ZigLlama is not trying to replace llama.cpp. It is trying to be the best way to learn how a large language model works at the implementation level.

quadrantChart
    title Feature Coverage vs Educational Value
    x-axis Low Feature Coverage --> High Feature Coverage
    y-axis Low Educational Value --> High Educational Value
    quadrant-1 "Best of both worlds"
    quadrant-2 "Education leaders"
    quadrant-3 "Minimal"
    quadrant-4 "Production leaders"
    ZigLlama: [0.65, 0.95]
    llama.cpp: [0.95, 0.25]
    Hugging Face Transformers: [0.80, 0.50]
    vLLM: [0.70, 0.15]
    llm.c: [0.20, 0.80]

Target audiences¶

Audience	Why ZigLlama?
Graduate students	Learn transformer internals from a single, self-contained codebase with mathematical rigour.
Systems programmers	See how SIMD, memory mapping, threading, and quantisation work in a real inference engine.
Zig enthusiasts	A large-scale, well-documented Zig project that demonstrates idiomatic patterns.
Educators	A progressive curriculum from tensors to text generation, ready to use in courses.
Researchers	A readable reference implementation for verifying paper results.

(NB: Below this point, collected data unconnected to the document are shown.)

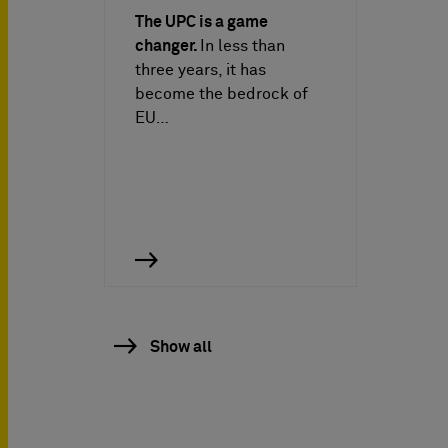
The UPC is a game
changer.
In less than
three years, it has
become the bedrock of
EU…
Show all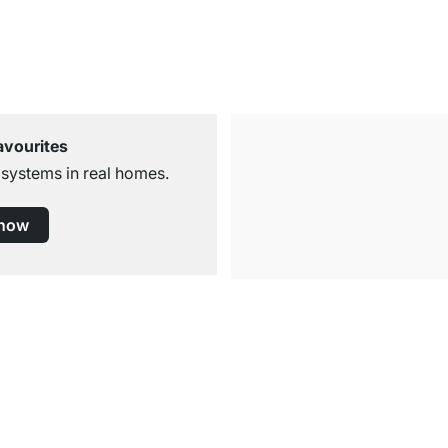
avourites
 systems in real homes.
 now
Free Shipping from £300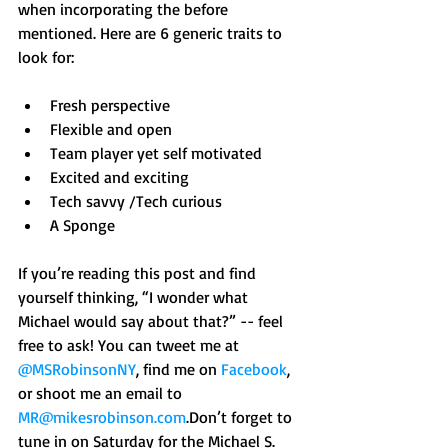
when incorporating the before 
mentioned. Here are 6 generic traits to 
look for: 
Fresh perspective  
Flexible and open  
Team player yet self motivated  
Excited and exciting  
Tech savvy /Tech curious  
A Sponge  
If you’re reading this post and find 
yourself thinking, “I wonder what 
Michael would say about that?” -- feel 
free to ask! You can tweet me at 
@MSRobinsonNY
, find me on 
Facebook
, 
or shoot me an email to 
MR@mikesrobinson.com
.Don’t forget to 
tune in on Saturday for the Michael S. 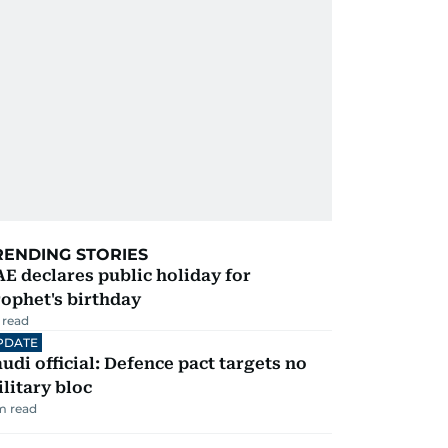
RENDING STORIES
E declares public holiday for
ophet's birthday
 read
PDATE
udi official: Defence pact targets no
litary bloc
m read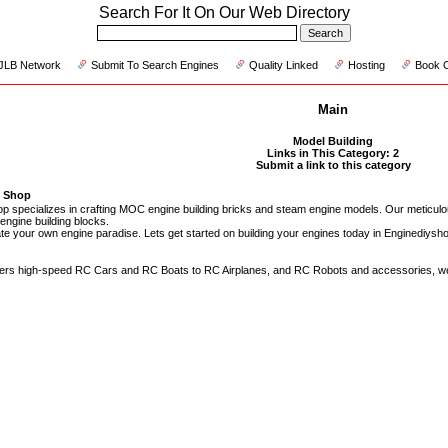
Search For It On Our Web Directory
JLB Network
Submit To Search Engines
Quality Linked
Hosting
Book 
Main
Model Building
Links in This Category: 2
Submit a link to this category
e Shop
p specializes in crafting MOC engine building bricks and steam engine models. Our meticulo
engine building blocks.
ate your own engine paradise. Lets get started on building your engines today in Enginediysho
ers high-speed RC Cars and RC Boats to RC Airplanes, and RC Robots and accessories, we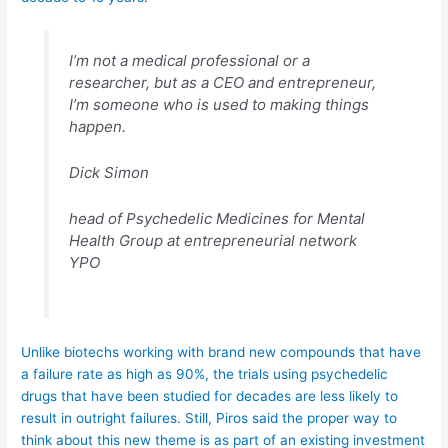
I’m not a medical professional or a
researcher, but as a CEO and entrepreneur,
I’m someone who is used to making things
happen.
Dick Simon
head of Psychedelic Medicines for Mental
Health Group at entrepreneurial network
YPO
Unlike biotechs working with brand new compounds that have
a failure rate as high as 90%, the trials using psychedelic
drugs that have been studied for decades are less likely to
result in outright failures. Still, Piros said the proper way to
think about this new theme is as part of an existing investment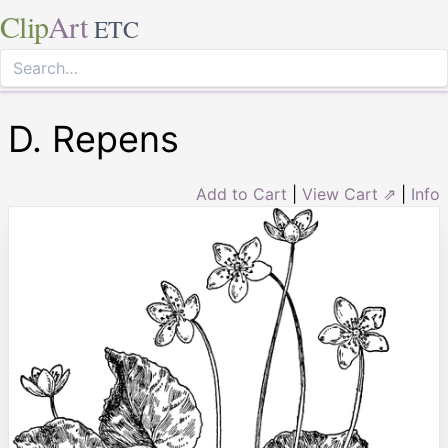
Clip
Art
ETC
D. Repens
Add to Cart
|
View Cart ⇗
|
Info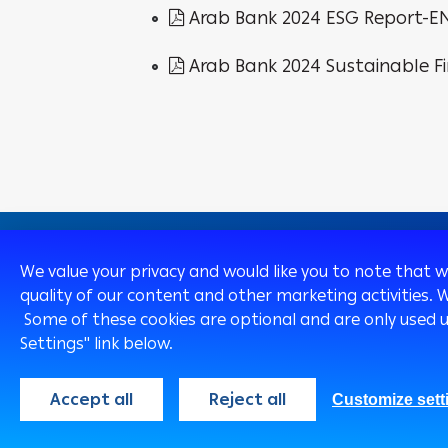
Arab Bank 2024 ESG Report-E
Arab Bank 2024 Sustainable F
We value your privacy and would like you to note that 
quality of our content and other marketing activities. 
Some of these cookies are optional and are only used 
Egypt
English
Settings" link below.
Accept all
Reject all
Customize sett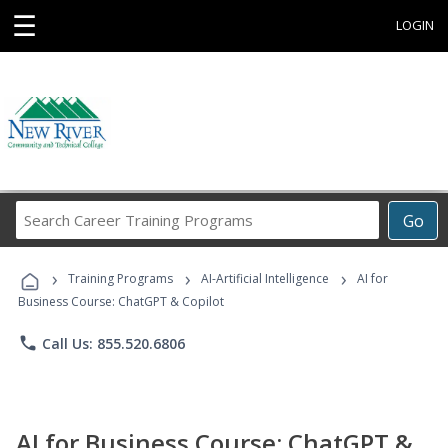
☰
LOGIN
Search
Go
Career
Training
›
›
›
Programs
Training Programs
AI-Artificial Intelligence
AI for
Business Course: ChatGPT & Copilot
phone
Call Us: 855.520.6806
AI for Business Course: ChatGPT &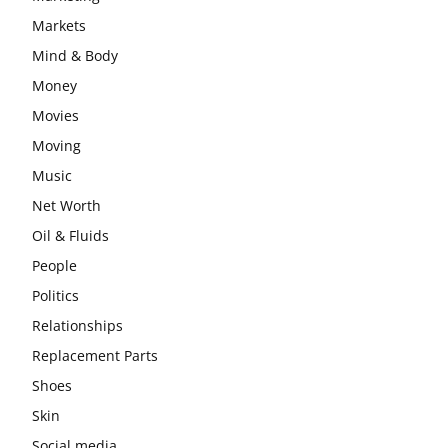
Markets
Mind & Body
Money
Movies
Moving
Music
Net Worth
Oil & Fluids
People
Politics
Relationships
Replacement Parts
Shoes
Skin
Social media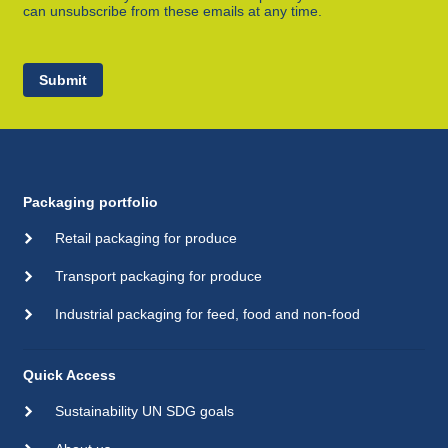
can unsubscribe from these emails at any time.
Submit
Packaging portfolio
Retail packaging for produce
Transport packaging for produce
Industrial packaging for feed, food and non-food
Quick Access
Sustainability UN SDG goals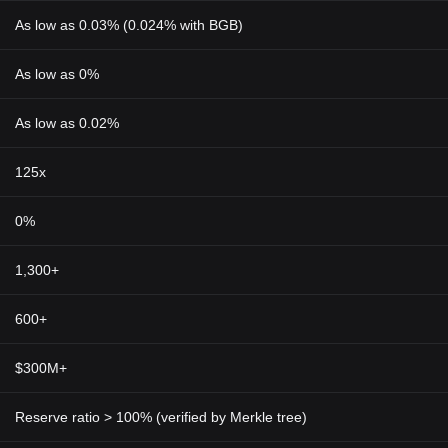
As low as 0.03% (0.024% with BGB)
As low as 0%
As low as 0.02%
125x
0%
1,300+
600+
$300M+
Reserve ratio > 100% (verified by Merkle tree)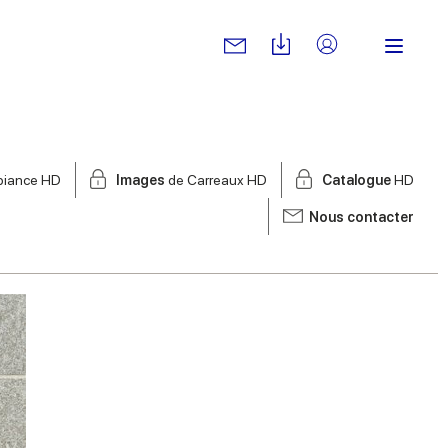
biance HD
Images
de Carreaux HD
Catalogue
HD
Nous contacter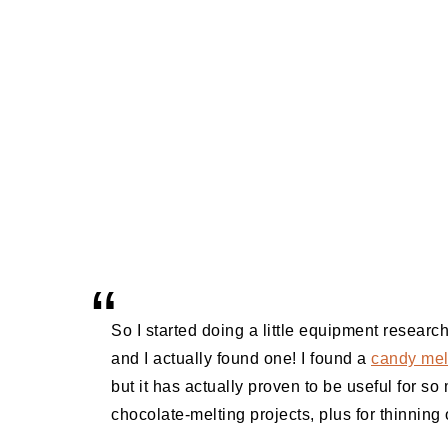
So I started doing a little equipment research
and I actually found one! I found a
candy mel
but it has actually proven to be useful for so
chocolate-melting projects, plus for thinning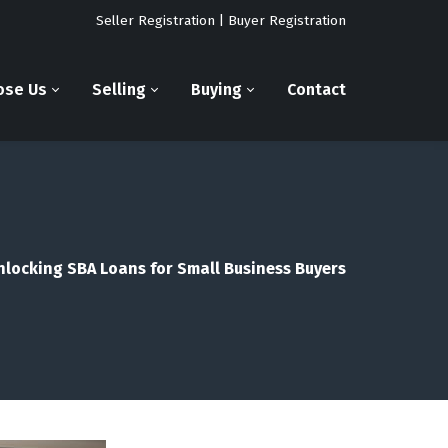
Seller Registration
|
Buyer Registration
ose Us
Selling
Buying
Contact
nlocking SBA Loans for Small Business Buyers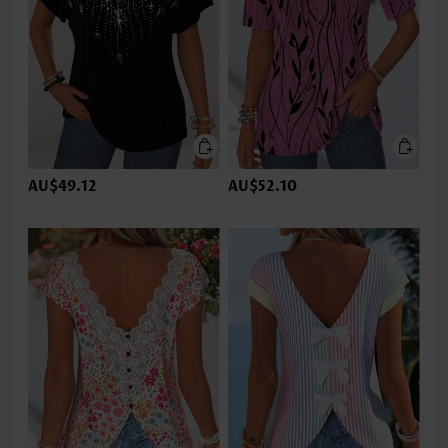
AU$49.12
AU$52.10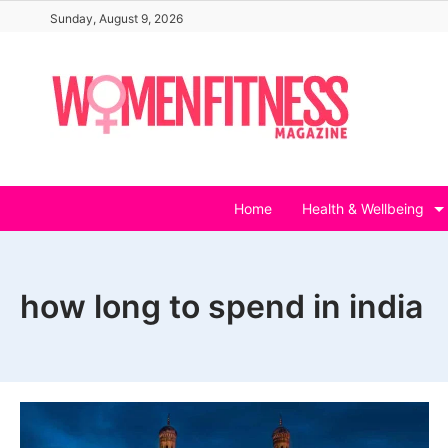
Skip
Sunday, August 9, 2026
to
content
Home
Health & Wellbeing
how long to spend in india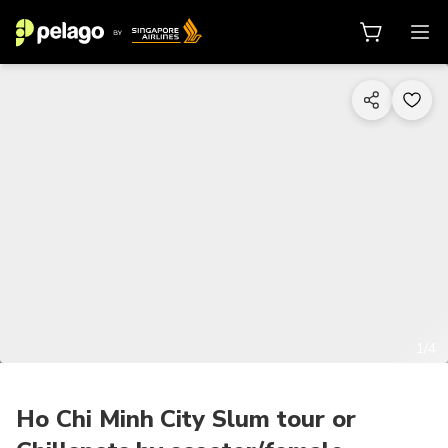
1/4
Ho Chi Minh City Slum tour or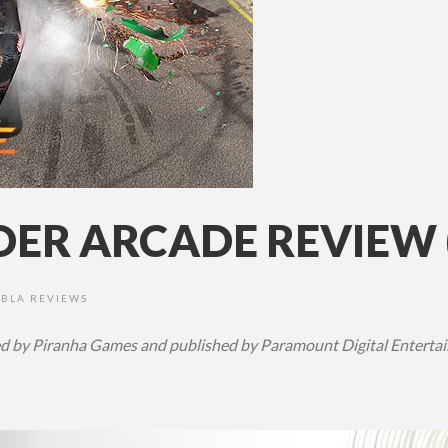
DER ARCADE REVIEW 
XBLA REVIEWS
 by Piranha Games and published by Paramount Digital Entertain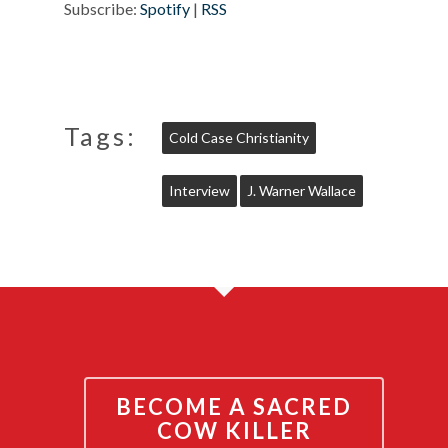
Subscribe:
Spotify
|
RSS
Tags:
Cold Case Christianity
Interview
J. Warner Wallace
BECOME A SACRED
COW KILLER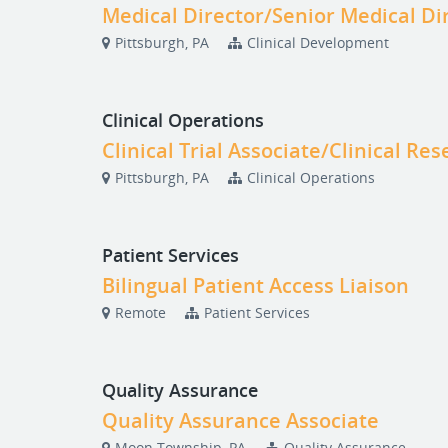
Medical Director/Senior Medical Di
Pittsburgh, PA
Clinical Development
Clinical Operations
Clinical Trial Associate/Clinical Re
Pittsburgh, PA
Clinical Operations
Patient Services
Bilingual Patient Access Liaison
Remote
Patient Services
Quality Assurance
Quality Assurance Associate
Moon Township, PA
Quality Assurance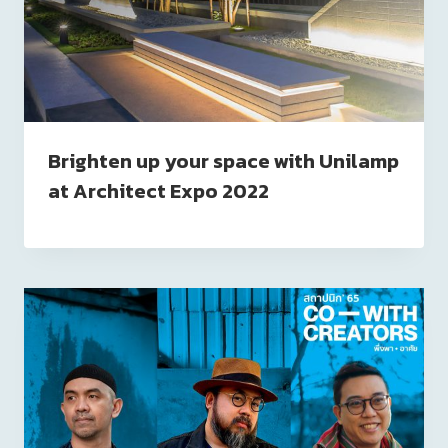
Brighten up your space with Unilamp
at Architect Expo 2022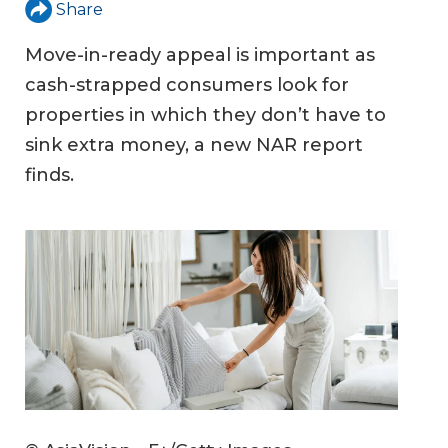
Share
Move-in-ready appeal is important as
cash-strapped consumers look for
properties in which they don’t have to
sink extra money, a new NAR report
finds.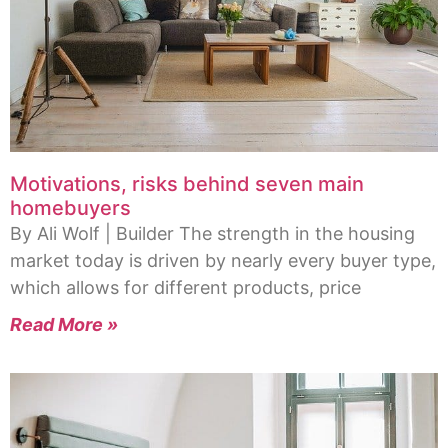
Motivations, risks behind seven main
homebuyers
By Ali Wolf | Builder The strength in the housing
market today is driven by nearly every buyer type,
which allows for different products, price
Read More »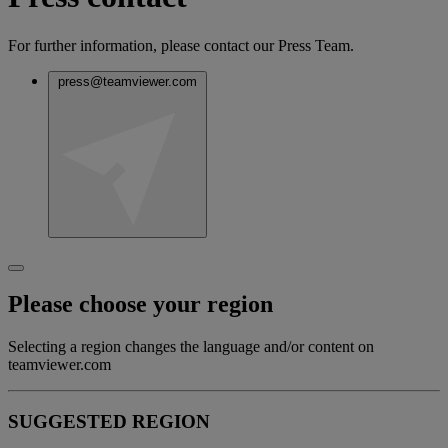
For further information, please contact our Press Team.
press@teamviewer.com
Please choose your region
Selecting a region changes the language and/or content on
teamviewer.com
SUGGESTED REGION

8. Roadmap Toward Full Parity¶

The following items represent the path from ZigLlama's current ~90% production parity to full feature parity with llama.cpp.

Phase 1 -- Quantisation completeness (short-term)¶

Item	Status	Priority
BF16 support	Planned	High
Q2_K / Q3_K full implementation	Planned	High
SIMD-optimised quant layouts (4x4, 4x8, 8x8)	Planned	Medium
Ternary quantisation (TQ1_0, TQ2_0)	Planned	Low

Phase 2 -- Performance (medium-term)¶

Item	Status	Priority
Hand-written SIMD matmul kernels	Planned	High
Paged KV cache	Planned	High
Speculative decoding (multi-token prediction)	Planned	Medium
Flash Attention kernel	Planned	Medium
Continuous batching	Planned	Medium

Phase 3 -- Hardware backends (long-term)¶

Item	Status	Priority
Vulkan compute backend	Planned	High
Metal backend (macOS/iOS)	Planned	Medium
CUDA backend	Under consideration	Low
WebGPU backend (WASM)	Under consideration	Low

Phase 4 -- Model coverage (ongoing)¶

Item	Status	Priority
Command R	Planned	Medium
InternLM	Planned	Medium
StableLM	Planned	Low
RWKV	Planned	Low
Additional 50+ niche architectures	As demand arises	Low

Contributing

Each roadmap item is an excellent contribution opportunity. The progressive architecture means you can implement a new quantisation format in Layer 2 without touching any other layer. See the Design Principles page for contribution standards.

Summary¶

Dimension	ZigLlama Advantage	llama.cpp Advantage
Learning experience	Comprehensive, progressive, mathematical	N/A
Feature breadth	N/A	More quant formats, GPU backends, architectures
CPU performance	Competitive (~85% of llama.cpp)	15--17% faster due to hand-tuned kernels
Memory efficiency	Equivalent	Equivalent
Code readability	Explicit allocators, no hidden control flow	N/A
Documentation	MkDocs site, LaTeX, Mermaid, admonitions	README + wiki
Test philosophy	Unit + reference + educational + perf	Integration-focused

ZigLlama and llama.cpp are complementary projects. Use llama.cpp when you need maximum throughput on diverse hardware. Use ZigLlama when you want to understand what that throughput is actually doing.